Melbourne-based folk-pop songwriter Ellis King releases her sophomore EP All That Comes After, a quietly devastating body of work shaped by the aftermath of her first long-term relationship ending. Written in real time during a period of personal upheaval and creative momentum, the five-track EP captures the emotional residue that is left behind once something significant has come apart – the uneasy, but necessary, process of change.
Following a decade spent refining her craft before releasing any music at all, All That Comes After marks a shift for Ellis. Where her debut EP Better Luck drew from years of accumulated writing, this record was created in the immediacy of lived experience. "I had a big breakup, a big life event, and this EP was all me actually writing in real time, which I hadn't really done before," she explains. "Once I had some distance from it, I realised there were very distinct chapters in the tracklist – kind of like the stages of grief."
Written and recorded in Sydney alongside acclaimed songwriter and producer Alex Burnett (Thelma Plum, Alison Wonderland, Hockey Dad), the EP was shaped during a brief pocket of calm between storms. The result is five tracks that see Ellis facing it all head on – from love and anger, to heartbreak, grief, indifference, blame, self-reckoning and resilience.
"The songs dive into the messy feelings that come with the stages of grief.
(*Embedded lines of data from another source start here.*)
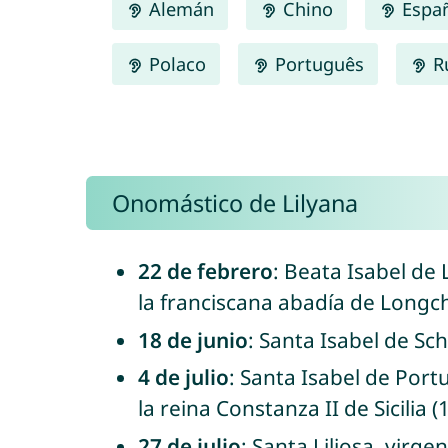
Alemán
Chino
Espa
Polaco
Português
R
Onomástico de Lilyana
22 de febrero
: Beata Isabel de 
la franciscana abadía de Longc
18 de junio
: Santa Isabel de Sc
4 de julio
: Santa Isabel de Port
la reina Constanza II de Sicilia (
27 de julio
: Santa Liliosa, virge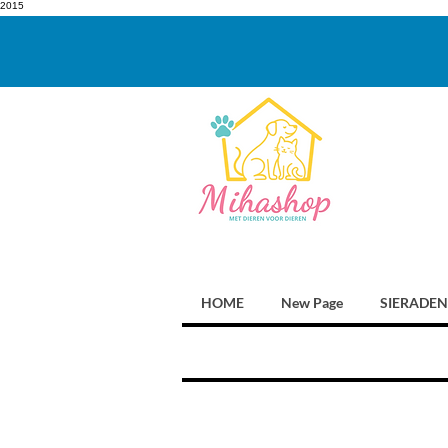
2015
HOME
New Page
SIERADEN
There's love and loss, but also confusion, frustration, and moments of clarity. Almost half a decade with someone changes you in ways I didn't expect, and I wanted to explore how that transformation felt; how you grow and evolve for better or for worse. It's a process of change and trying to understand who you were, who you are now, trying to find your old self and new self, and what happens when a long-term connection begins to unravel," Ellis shares.
Opening track "Nosedive" drops listeners straight into the beginning of this chapter, Ellis' voice steady and unflinching against chugging guitar as she interrogates the quiet compromises made to protect someone else's ego. "Emergency Contact" captures the administrative mundanity of heartbreak – the symbolic act of replacing your ex's number with your mum's – its gentle, country-leaning arrangement evoking a sense of home that no longer exists.
On "Hold My Breath," Ellis' voice reaches new heights, balancing fragility and resolve as she delivers one of the EP's most incisive lines: "you've been going through a lot of change, but only you can rearrange the mess inside your home." The EP's most uptempo moment, "fitymi," introduces a sharper pop edge – underpinning a meditation on fake it till you make it, and the emotional cost of appearing put-together while quietly unravelling. Closing track "The Blueprint" offers a tender sense of resolution, its sweeping acoustic guitar evokes the nostalgic feeling of a warm campfire singalong, as Ellis works to restore her faith in love after the wreckage – not as something guaranteed, but as something earned.
Ellis describes All That Comes After as "exactly what the title implies – it's about what follows the end of something big, all while approaching a new decade of life; examining my own struggles up to this point and, finally, moving forward – finding love, tranquility, and structure again amidst the mess."
Ellis first introduced herself with her debut EP Better Luck (Jan 2025). Produced by Grammy-nominated Steph Marziano (Hayley Williams, Cassandra Jenkins), the EP earned praise for its lyrical honesty, cinematic production, and emotional depth, with Wonderland calling it "an emphatic and unforgettable entrance on the music scene," and support from BBC Radio 1's Future Pop, Clout, Pop Passion, and more.Now, All That Comes After positions Ellis King as a songwriter unafraid to sit in discomfort, trusting that meaning will reveal itself in time.